Duvido que eu vá precisar do meu mundo de fantasias com esse homem na minha realidade. Eu o achei muito atraente e me interessei pelo mistério que demonstra ser. É tão raro eu querer fazer um programa.
Querer de verdade.
Me endireito no banco e continuo sentada de maneira provocante, de pernas cruzadas, de modo que minha coxa fique à mostra para ele.
Bom, até que isso acabe ficando desconfortável.
Eu sei que preciso manter as aparências, mas não me contenho e acabo me encolhendo por causa do ar-condicionado.
— Está com frio? — Ele não me olha diretamente, mas acabou de entregar que está completamente atento a mim. Não minto.

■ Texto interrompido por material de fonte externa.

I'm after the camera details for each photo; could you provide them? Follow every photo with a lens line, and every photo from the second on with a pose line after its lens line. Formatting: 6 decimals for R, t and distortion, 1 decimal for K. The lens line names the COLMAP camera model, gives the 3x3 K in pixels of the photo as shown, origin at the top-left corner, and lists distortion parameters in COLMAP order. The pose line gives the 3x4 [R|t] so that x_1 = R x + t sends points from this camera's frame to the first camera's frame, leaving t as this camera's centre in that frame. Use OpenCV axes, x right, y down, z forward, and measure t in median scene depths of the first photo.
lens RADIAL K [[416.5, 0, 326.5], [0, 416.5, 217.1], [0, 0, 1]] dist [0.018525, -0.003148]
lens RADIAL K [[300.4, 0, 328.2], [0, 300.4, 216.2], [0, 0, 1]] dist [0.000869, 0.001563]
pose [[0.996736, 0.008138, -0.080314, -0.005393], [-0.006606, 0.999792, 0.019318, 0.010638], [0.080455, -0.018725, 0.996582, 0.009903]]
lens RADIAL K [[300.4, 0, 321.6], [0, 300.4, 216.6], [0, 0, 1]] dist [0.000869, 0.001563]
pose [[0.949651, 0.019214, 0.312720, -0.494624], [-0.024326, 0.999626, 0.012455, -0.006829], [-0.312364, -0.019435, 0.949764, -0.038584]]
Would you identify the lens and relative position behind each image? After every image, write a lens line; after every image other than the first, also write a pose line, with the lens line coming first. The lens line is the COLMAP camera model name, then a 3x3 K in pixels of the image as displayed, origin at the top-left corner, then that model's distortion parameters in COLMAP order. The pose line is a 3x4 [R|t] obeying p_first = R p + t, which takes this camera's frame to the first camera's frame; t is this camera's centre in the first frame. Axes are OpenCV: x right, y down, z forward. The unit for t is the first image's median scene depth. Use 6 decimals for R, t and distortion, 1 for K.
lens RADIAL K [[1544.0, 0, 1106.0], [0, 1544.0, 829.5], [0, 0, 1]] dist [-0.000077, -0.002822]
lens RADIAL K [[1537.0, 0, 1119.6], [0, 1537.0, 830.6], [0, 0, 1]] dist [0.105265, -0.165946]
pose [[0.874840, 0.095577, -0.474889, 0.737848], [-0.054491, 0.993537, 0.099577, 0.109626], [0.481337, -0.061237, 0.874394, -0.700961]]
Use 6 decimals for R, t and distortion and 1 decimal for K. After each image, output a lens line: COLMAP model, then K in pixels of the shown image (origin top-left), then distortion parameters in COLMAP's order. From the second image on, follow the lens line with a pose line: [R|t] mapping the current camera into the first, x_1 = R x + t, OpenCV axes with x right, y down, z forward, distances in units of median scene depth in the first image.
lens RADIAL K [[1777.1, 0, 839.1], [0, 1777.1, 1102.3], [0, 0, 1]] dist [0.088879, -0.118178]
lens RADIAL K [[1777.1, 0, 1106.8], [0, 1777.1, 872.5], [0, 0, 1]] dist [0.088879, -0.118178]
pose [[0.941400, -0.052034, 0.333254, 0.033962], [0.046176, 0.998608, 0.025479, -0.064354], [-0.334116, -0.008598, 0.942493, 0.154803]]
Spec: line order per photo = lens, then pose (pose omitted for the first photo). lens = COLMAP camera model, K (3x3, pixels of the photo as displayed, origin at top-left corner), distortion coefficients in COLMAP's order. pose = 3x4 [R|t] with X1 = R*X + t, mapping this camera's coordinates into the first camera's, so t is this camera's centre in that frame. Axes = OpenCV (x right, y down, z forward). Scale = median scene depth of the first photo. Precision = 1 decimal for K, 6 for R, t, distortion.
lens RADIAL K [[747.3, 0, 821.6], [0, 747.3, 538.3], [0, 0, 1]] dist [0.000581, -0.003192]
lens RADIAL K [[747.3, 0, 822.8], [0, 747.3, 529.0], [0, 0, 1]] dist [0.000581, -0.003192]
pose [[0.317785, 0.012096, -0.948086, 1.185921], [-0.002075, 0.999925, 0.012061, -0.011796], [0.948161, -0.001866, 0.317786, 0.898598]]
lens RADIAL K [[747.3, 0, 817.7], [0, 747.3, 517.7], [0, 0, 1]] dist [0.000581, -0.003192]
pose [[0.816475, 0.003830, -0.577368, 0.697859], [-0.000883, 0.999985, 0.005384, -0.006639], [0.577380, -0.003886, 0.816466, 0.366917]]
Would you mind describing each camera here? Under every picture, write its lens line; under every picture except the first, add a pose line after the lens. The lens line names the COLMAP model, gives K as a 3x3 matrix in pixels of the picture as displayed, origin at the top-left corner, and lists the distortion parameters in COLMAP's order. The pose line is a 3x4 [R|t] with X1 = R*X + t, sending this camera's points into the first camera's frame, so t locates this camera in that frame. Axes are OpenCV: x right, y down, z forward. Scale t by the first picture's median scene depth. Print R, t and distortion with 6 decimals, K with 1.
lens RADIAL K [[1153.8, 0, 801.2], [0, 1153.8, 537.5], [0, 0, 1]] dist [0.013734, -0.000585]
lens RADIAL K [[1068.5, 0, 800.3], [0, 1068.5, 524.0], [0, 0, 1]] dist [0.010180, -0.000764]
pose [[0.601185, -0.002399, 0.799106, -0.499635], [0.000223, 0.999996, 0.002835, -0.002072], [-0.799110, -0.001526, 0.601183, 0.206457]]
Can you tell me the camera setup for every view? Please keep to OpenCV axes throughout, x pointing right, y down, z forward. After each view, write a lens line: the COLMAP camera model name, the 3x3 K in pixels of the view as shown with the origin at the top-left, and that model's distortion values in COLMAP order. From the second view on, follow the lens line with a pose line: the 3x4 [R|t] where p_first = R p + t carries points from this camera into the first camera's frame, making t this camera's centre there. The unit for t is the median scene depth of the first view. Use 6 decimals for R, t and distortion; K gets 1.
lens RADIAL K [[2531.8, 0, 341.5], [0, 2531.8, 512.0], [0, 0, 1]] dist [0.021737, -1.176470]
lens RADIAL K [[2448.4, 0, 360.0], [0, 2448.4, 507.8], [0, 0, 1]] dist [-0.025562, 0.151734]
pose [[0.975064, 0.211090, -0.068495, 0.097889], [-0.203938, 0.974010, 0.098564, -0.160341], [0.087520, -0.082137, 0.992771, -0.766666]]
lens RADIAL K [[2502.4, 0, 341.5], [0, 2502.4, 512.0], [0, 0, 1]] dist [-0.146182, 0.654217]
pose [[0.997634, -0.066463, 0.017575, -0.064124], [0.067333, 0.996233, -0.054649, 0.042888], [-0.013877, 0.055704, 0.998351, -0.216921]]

— Não precisa se preocupar comigo. — Ele não desliga o ar por minha causa. Ele apenas assente.
Por isso, fico estarrecida quando para no semáforo fechado, tira o paletó e me entrega.
Ele é gentil.
Bonito, rico e gentil.
— É muita delicadeza da sua parte — respondo tocada pelo gesto. Estou surpresa e encantada. — Obrigada.
Ele não responde. Por isso eu já esperava.
Ele não é do tipo que gasta palavras a troco de nada.
Me pego sem saber como me cobrir. Não vou ficar muito sexy se continuar totalmente coberta com o seu paletó, mas se eu não me cobrir vou continuar com frio. Está nevando aqui.
Ele repara no meu dilema.
— Não precisa se mostrar para mim — murmura olhando em frente. — Eu vou apreciar você no momento certo. — Ele não é gentil. É muito gentil.
E conseguiu molhar a minha calcinha apenas com essa promessa.
Fico confortável, apenas curtindo a música e a paisagem de tirar o fôlego que está surgindo ao meu lado. Se um dia eu fui uma puta triste, eu nem me lembro.